***** SOURCE MATERIAL

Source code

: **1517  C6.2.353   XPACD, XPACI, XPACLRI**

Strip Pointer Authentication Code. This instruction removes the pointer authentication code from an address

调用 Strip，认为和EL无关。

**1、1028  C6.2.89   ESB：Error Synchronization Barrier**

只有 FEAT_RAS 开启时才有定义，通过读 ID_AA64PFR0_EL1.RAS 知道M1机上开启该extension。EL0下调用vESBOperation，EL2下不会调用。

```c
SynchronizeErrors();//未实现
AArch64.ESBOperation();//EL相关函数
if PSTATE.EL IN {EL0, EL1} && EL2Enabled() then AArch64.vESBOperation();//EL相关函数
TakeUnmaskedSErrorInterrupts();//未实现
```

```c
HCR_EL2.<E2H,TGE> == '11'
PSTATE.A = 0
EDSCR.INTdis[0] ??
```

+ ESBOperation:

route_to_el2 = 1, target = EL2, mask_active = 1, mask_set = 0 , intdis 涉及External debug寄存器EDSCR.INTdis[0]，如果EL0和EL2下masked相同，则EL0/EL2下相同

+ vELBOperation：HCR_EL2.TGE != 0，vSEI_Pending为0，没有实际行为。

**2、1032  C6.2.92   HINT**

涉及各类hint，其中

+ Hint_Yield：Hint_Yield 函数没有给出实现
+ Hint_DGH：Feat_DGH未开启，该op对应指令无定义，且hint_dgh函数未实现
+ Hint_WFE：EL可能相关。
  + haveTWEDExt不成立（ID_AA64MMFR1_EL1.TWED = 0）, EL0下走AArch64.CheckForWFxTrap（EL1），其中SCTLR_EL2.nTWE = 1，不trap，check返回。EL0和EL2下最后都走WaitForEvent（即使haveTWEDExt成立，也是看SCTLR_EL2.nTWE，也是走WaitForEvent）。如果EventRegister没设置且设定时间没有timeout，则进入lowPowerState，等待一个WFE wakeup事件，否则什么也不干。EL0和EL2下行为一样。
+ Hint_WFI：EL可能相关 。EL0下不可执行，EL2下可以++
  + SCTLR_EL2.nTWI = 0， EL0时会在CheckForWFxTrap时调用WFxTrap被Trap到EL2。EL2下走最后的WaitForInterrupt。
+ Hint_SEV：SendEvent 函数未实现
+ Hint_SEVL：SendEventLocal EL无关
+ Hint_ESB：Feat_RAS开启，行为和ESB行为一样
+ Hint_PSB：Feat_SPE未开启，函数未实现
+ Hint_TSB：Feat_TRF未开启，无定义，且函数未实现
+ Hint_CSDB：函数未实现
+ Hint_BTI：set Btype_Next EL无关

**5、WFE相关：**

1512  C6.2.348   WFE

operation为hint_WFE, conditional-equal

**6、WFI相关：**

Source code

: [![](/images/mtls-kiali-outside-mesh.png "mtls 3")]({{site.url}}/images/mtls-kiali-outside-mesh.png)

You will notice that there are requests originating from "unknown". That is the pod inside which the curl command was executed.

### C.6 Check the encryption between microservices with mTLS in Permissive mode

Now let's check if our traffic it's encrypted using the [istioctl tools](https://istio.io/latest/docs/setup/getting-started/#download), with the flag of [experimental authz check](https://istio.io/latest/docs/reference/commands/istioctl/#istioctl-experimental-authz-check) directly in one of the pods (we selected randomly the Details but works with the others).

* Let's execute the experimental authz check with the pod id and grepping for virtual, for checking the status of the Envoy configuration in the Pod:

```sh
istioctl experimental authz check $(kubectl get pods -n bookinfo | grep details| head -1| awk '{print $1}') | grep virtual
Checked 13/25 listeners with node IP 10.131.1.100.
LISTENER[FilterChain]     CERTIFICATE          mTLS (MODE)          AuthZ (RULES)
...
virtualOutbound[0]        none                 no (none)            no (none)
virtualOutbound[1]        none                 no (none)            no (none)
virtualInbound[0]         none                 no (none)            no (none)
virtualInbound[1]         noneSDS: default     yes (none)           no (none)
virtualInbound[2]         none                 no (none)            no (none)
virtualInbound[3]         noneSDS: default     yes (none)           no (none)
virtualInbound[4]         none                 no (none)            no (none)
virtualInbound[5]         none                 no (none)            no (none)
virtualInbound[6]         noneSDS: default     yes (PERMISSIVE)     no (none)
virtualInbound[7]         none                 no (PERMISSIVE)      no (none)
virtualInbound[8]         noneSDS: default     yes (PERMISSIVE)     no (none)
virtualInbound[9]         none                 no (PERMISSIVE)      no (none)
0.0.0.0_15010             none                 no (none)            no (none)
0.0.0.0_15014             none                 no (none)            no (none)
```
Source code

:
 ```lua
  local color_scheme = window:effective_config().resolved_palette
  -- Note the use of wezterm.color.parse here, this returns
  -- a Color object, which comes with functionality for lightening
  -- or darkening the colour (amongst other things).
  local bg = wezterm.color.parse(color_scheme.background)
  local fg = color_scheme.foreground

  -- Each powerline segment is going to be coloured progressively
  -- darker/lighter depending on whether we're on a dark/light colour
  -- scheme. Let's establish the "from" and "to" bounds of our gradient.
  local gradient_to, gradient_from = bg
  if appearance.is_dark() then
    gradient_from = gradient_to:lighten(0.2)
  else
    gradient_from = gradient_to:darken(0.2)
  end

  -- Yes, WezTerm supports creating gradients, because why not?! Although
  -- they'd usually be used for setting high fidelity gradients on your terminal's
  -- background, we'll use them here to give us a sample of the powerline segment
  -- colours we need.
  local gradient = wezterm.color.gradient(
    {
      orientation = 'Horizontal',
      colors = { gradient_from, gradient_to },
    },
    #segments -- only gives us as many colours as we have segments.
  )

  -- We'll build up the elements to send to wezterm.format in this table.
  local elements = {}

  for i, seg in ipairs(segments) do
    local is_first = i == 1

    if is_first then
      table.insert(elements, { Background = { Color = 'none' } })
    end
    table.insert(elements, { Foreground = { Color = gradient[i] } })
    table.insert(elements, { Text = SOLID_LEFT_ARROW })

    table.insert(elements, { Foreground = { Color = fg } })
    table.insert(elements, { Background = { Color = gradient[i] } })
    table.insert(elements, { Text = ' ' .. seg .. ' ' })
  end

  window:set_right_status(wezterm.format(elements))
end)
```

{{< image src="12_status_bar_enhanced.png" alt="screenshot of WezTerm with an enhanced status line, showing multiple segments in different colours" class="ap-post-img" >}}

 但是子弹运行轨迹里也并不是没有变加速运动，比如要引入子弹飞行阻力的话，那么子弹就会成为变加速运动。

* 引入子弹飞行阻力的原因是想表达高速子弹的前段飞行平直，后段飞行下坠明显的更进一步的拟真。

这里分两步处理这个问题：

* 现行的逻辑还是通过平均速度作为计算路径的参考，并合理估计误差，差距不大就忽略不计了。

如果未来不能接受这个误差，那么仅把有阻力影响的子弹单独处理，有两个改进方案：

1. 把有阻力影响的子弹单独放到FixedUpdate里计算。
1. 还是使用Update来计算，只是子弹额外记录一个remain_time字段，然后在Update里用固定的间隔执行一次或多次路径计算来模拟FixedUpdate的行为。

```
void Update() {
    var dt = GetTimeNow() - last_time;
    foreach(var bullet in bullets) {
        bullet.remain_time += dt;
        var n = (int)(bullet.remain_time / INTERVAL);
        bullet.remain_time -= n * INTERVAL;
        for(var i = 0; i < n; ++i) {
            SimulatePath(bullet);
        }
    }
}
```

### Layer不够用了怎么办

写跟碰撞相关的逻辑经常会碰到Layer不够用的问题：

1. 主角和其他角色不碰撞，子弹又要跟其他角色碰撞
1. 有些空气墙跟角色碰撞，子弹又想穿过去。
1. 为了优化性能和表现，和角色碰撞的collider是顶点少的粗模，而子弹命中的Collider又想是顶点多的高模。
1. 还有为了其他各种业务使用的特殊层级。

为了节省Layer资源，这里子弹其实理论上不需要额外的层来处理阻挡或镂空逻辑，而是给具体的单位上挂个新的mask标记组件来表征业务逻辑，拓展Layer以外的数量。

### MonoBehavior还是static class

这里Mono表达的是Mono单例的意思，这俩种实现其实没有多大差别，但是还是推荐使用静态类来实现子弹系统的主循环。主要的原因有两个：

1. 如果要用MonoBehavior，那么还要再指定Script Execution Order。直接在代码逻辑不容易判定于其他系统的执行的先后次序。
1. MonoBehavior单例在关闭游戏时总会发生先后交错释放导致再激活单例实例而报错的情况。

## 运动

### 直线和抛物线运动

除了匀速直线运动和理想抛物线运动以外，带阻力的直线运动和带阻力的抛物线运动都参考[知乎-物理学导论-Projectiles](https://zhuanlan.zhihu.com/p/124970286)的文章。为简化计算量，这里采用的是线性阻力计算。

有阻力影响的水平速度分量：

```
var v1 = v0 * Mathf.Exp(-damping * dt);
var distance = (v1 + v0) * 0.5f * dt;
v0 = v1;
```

**********

▶ **TASK REQUIREMENTS**:
Take every line above carrying "parse" and return it.

▶ **RESPONSE TO THE TASK**:
  -- Note the use of wezterm.color.parse here, this returns
  local bg = wezterm.color.parse(color_scheme.background)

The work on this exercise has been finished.